Descriptions, Reviews, Etc.
Publisher Description:
According to Marx, the family is the primal scene of the division of labor and the "germ" of every exploitative practice. In this insightful study, Jacob Emery examines the Soviet Union's programmatic effort to institute a global siblinghood of the proletariat, revealing how alternative kinships motivate different economic relations and make possible other artistic forms.

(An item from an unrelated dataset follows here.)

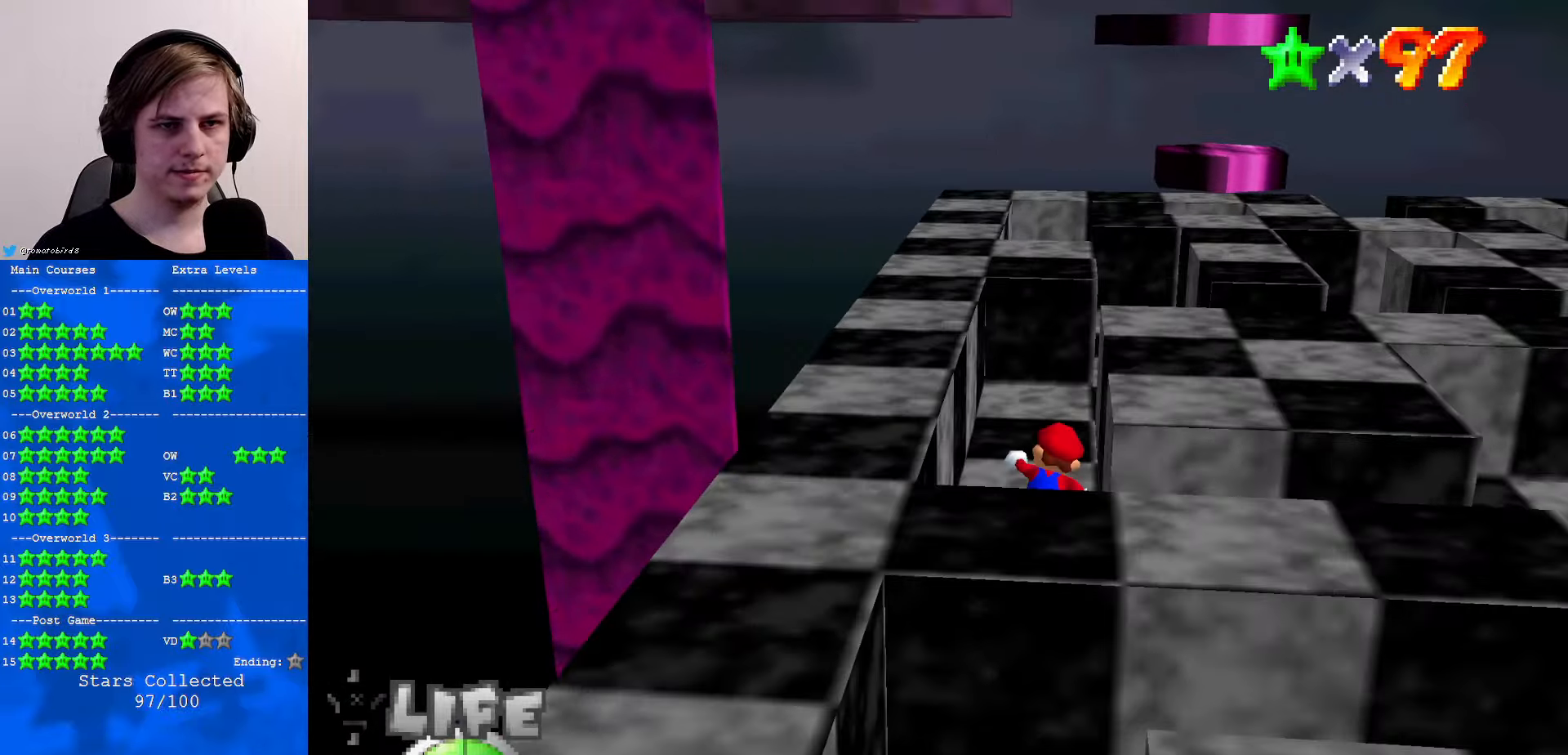
{"buttons": ["C_DOWN", "C_LEFT"], "left_stick": "up-left", "events": [[67, "A", "down"], [67, "B", "down"], [167, "A", "up"], [167, "B", "up"], [233, "C_DOWN", "down"], [233, "C_LEFT", "down"], [300, "left_stick", "center"], [333, "C_DOWN", "up"], [333, "C_LEFT", "up"], [400, "left_stick", "up-left"], [433, "C_DOWN", "down"], [433, "C_LEFT", "down"]]}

A time in which literary fiction was continuous with the social fictions that organize the social economy, the early Soviet period magnifies the interaction between the literary imagination and the reproduction of labor onto a historical scale. Narratives dating back to the ancient world feature scenes in which a child looks into a mirror and sees someone else reflected there, typically a parent. In such scenes, two definitions of the aesthetic coincide: art as a fantastic space that shows an alternate reality and art as a mirror that reflects the world as it is. In early Soviet literature, mirror scenes illuminate the intersection of imagination and economy, yielding new relations destined to replace biological kinship-relations based in food, language, or spirit.

These metaphorical kinships have explanatory force far beyond their context, providing a vantage point onto, for example, the Gothic literature of the early United States and the science fiction discourses of the postwar period. Alternative Kinships will appeal to scholars of Russian literature, comparative literature, and literary theory, as well as those interested in reconciling formalist and materialist approaches to culture.